Work instruction => A faithful copy of the data below is required, leaving out every picture.

*** Supplied records ***

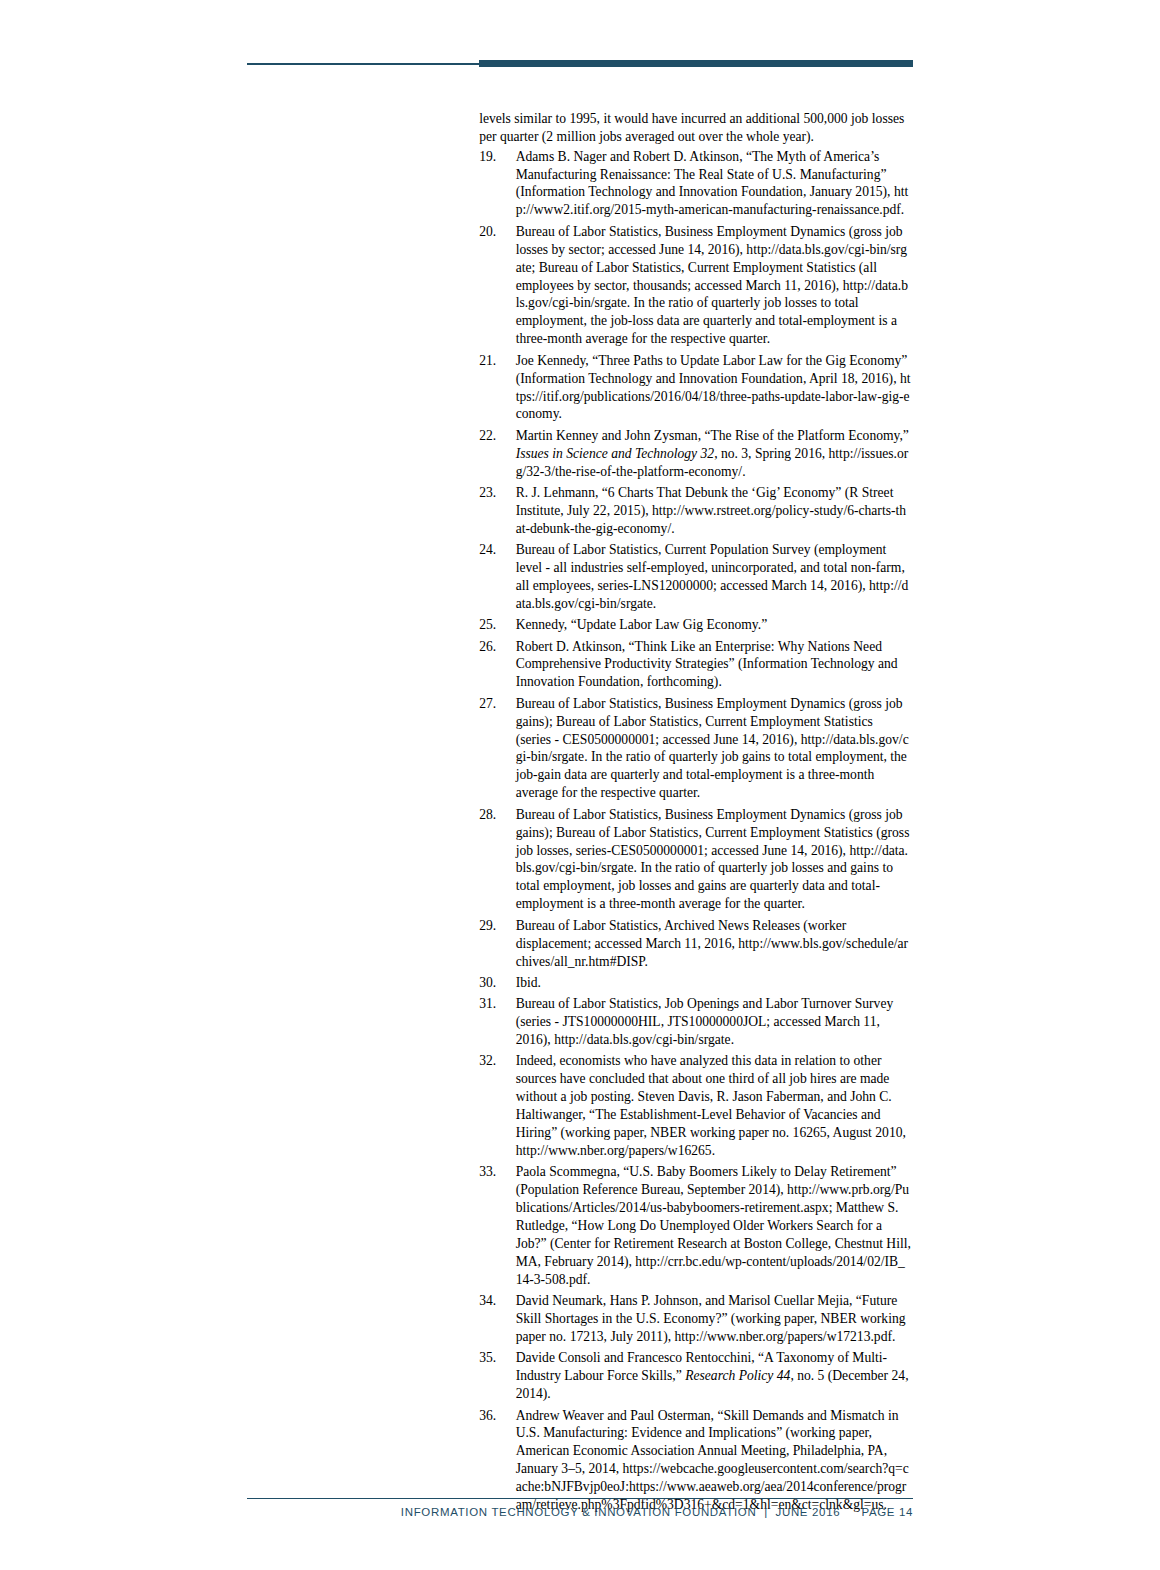levels similar to 1995, it would have incurred an additional 500,000 job losses per quarter (2 million jobs averaged out over the whole year).
19. Adams B. Nager and Robert D. Atkinson, “The Myth of America’s Manufacturing Renaissance: The Real State of U.S. Manufacturing” (Information Technology and Innovation Foundation, January 2015), http://www2.itif.org/2015-myth-american-manufacturing-renaissance.pdf.
20. Bureau of Labor Statistics, Business Employment Dynamics (gross job losses by sector; accessed June 14, 2016), http://data.bls.gov/cgi-bin/srgate; Bureau of Labor Statistics, Current Employment Statistics (all employees by sector, thousands; accessed March 11, 2016), http://data.bls.gov/cgi-bin/srgate. In the ratio of quarterly job losses to total employment, the job-loss data are quarterly and total-employment is a three-month average for the respective quarter.
21. Joe Kennedy, “Three Paths to Update Labor Law for the Gig Economy” (Information Technology and Innovation Foundation, April 18, 2016), https://itif.org/publications/2016/04/18/three-paths-update-labor-law-gig-economy.
22. Martin Kenney and John Zysman, “The Rise of the Platform Economy,” Issues in Science and Technology 32, no. 3, Spring 2016, http://issues.org/32-3/the-rise-of-the-platform-economy/.
23. R. J. Lehmann, “6 Charts That Debunk the ‘Gig’ Economy” (R Street Institute, July 22, 2015), http://www.rstreet.org/policy-study/6-charts-that-debunk-the-gig-economy/.
24. Bureau of Labor Statistics, Current Population Survey (employment level - all industries self-employed, unincorporated, and total non-farm, all employees, series-LNS12000000; accessed March 14, 2016), http://data.bls.gov/cgi-bin/srgate.
25. Kennedy, “Update Labor Law Gig Economy.”
26. Robert D. Atkinson, “Think Like an Enterprise: Why Nations Need Comprehensive Productivity Strategies” (Information Technology and Innovation Foundation, forthcoming).
27. Bureau of Labor Statistics, Business Employment Dynamics (gross job gains); Bureau of Labor Statistics, Current Employment Statistics (series - CES0500000001; accessed June 14, 2016), http://data.bls.gov/cgi-bin/srgate. In the ratio of quarterly job gains to total employment, the job-gain data are quarterly and total-employment is a three-month average for the respective quarter.
28. Bureau of Labor Statistics, Business Employment Dynamics (gross job gains); Bureau of Labor Statistics, Current Employment Statistics (gross job losses, series-CES0500000001; accessed June 14, 2016), http://data.bls.gov/cgi-bin/srgate. In the ratio of quarterly job losses and gains to total employment, job losses and gains are quarterly data and total-employment is a three-month average for the quarter.
29. Bureau of Labor Statistics, Archived News Releases (worker displacement; accessed March 11, 2016, http://www.bls.gov/schedule/archives/all_nr.htm#DISP.
30. Ibid.
31. Bureau of Labor Statistics, Job Openings and Labor Turnover Survey (series - JTS10000000HIL, JTS10000000JOL; accessed March 11, 2016), http://data.bls.gov/cgi-bin/srgate.
32. Indeed, economists who have analyzed this data in relation to other sources have concluded that about one third of all job hires are made without a job posting. Steven Davis, R. Jason Faberman, and John C. Haltiwanger, “The Establishment-Level Behavior of Vacancies and Hiring” (working paper, NBER working paper no. 16265, August 2010, http://www.nber.org/papers/w16265.
33. Paola Scommegna, “U.S. Baby Boomers Likely to Delay Retirement” (Population Reference Bureau, September 2014), http://www.prb.org/Publications/Articles/2014/us-babyboomers-retirement.aspx; Matthew S. Rutledge, “How Long Do Unemployed Older Workers Search for a Job?” (Center for Retirement Research at Boston College, Chestnut Hill, MA, February 2014), http://crr.bc.edu/wp-content/uploads/2014/02/IB_14-3-508.pdf.
34. David Neumark, Hans P. Johnson, and Marisol Cuellar Mejia, “Future Skill Shortages in the U.S. Economy?” (working paper, NBER working paper no. 17213, July 2011), http://www.nber.org/papers/w17213.pdf.
35. Davide Consoli and Francesco Rentocchini, “A Taxonomy of Multi-Industry Labour Force Skills,” Research Policy 44, no. 5 (December 24, 2014).
36. Andrew Weaver and Paul Osterman, “Skill Demands and Mismatch in U.S. Manufacturing: Evidence and Implications” (working paper, American Economic Association Annual Meeting, Philadelphia, PA, January 3–5, 2014, https://webcache.googleusercontent.com/search?q=cache:bNJFBvjp0eoJ:https://www.aeaweb.org/aea/2014conference/program/retrieve.php%3Fpdfid%3D316+&cd=1&hl=en&ct=clnk&gl=us.
INFORMATION TECHNOLOGY & INNOVATION FOUNDATION | JUNE 2016PAGE 14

*** End of Supplied records ***

Result below =>
levels similar to 1995, it would have incurred an additional 500,000 job losses per quarter (2 million jobs averaged out over the whole year).
19. Adams B. Nager and Robert D. Atkinson, “The Myth of America’s Manufacturing Renaissance: The Real State of U.S. Manufacturing” (Information Technology and Innovation Foundation, January 2015), http://www2.itif.org/2015-myth-american-manufacturing-renaissance.pdf.
20. Bureau of Labor Statistics, Business Employment Dynamics (gross job losses by sector; accessed June 14, 2016), http://data.bls.gov/cgi-bin/srgate; Bureau of Labor Statistics, Current Employment Statistics (all employees by sector, thousands; accessed March 11, 2016), http://data.bls.gov/cgi-bin/srgate. In the ratio of quarterly job losses to total employment, the job-loss data are quarterly and total-employment is a three-month average for the respective quarter.
21. Joe Kennedy, “Three Paths to Update Labor Law for the Gig Economy” (Information Technology and Innovation Foundation, April 18, 2016), https://itif.org/publications/2016/04/18/three-paths-update-labor-law-gig-economy.
22. Martin Kenney and John Zysman, “The Rise of the Platform Economy,” Issues in Science and Technology 32, no. 3, Spring 2016, http://issues.org/32-3/the-rise-of-the-platform-economy/.
23. R. J. Lehmann, “6 Charts That Debunk the ‘Gig’ Economy” (R Street Institute, July 22, 2015), http://www.rstreet.org/policy-study/6-charts-that-debunk-the-gig-economy/.
24. Bureau of Labor Statistics, Current Population Survey (employment level - all industries self-employed, unincorporated, and total non-farm, all employees, series-LNS12000000; accessed March 14, 2016), http://data.bls.gov/cgi-bin/srgate.
25. Kennedy, “Update Labor Law Gig Economy.”
26. Robert D. Atkinson, “Think Like an Enterprise: Why Nations Need Comprehensive Productivity Strategies” (Information Technology and Innovation Foundation, forthcoming).
27. Bureau of Labor Statistics, Business Employment Dynamics (gross job gains); Bureau of Labor Statistics, Current Employment Statistics (series - CES0500000001; accessed June 14, 2016), http://data.bls.gov/cgi-bin/srgate. In the ratio of quarterly job gains to total employment, the job-gain data are quarterly and total-employment is a three-month average for the respective quarter.
28. Bureau of Labor Statistics, Business Employment Dynamics (gross job gains); Bureau of Labor Statistics, Current Employment Statistics (gross job losses, series-CES0500000001; accessed June 14, 2016), http://data.bls.gov/cgi-bin/srgate. In the ratio of quarterly job losses and gains to total employment, job losses and gains are quarterly data and total-employment is a three-month average for the quarter.
29. Bureau of Labor Statistics, Archived News Releases (worker displacement; accessed March 11, 2016, http://www.bls.gov/schedule/archives/all_nr.htm#DISP.
30. Ibid.
31. Bureau of Labor Statistics, Job Openings and Labor Turnover Survey (series - JTS10000000HIL, JTS10000000JOL; accessed March 11, 2016), http://data.bls.gov/cgi-bin/srgate.
32. Indeed, economists who have analyzed this data in relation to other sources have concluded that about one third of all job hires are made without a job posting. Steven Davis, R. Jason Faberman, and John C. Haltiwanger, “The Establishment-Level Behavior of Vacancies and Hiring” (working paper, NBER working paper no. 16265, August 2010, http://www.nber.org/papers/w16265.
33. Paola Scommegna, “U.S. Baby Boomers Likely to Delay Retirement” (Population Reference Bureau, September 2014), http://www.prb.org/Publications/Articles/2014/us-babyboomers-retirement.aspx; Matthew S. Rutledge, “How Long Do Unemployed Older Workers Search for a Job?” (Center for Retirement Research at Boston College, Chestnut Hill, MA, February 2014), http://crr.bc.edu/wp-content/uploads/2014/02/IB_14-3-508.pdf.
34. David Neumark, Hans P. Johnson, and Marisol Cuellar Mejia, “Future Skill Shortages in the U.S. Economy?” (working paper, NBER working paper no. 17213, July 2011), http://www.nber.org/papers/w17213.pdf.
35. Davide Consoli and Francesco Rentocchini, “A Taxonomy of Multi-Industry Labour Force Skills,” Research Policy 44, no. 5 (December 24, 2014).
36. Andrew Weaver and Paul Osterman, “Skill Demands and Mismatch in U.S. Manufacturing: Evidence and Implications” (working paper, American Economic Association Annual Meeting, Philadelphia, PA, January 3–5, 2014, https://webcache.googleusercontent.com/search?q=cache:bNJFBvjp0eoJ:https://www.aeaweb.org/aea/2014conference/program/retrieve.php%3Fpdfid%3D316+&cd=1&hl=en&ct=clnk&gl=us.
INFORMATION TECHNOLOGY & INNOVATION FOUNDATION | JUNE 2016PAGE 14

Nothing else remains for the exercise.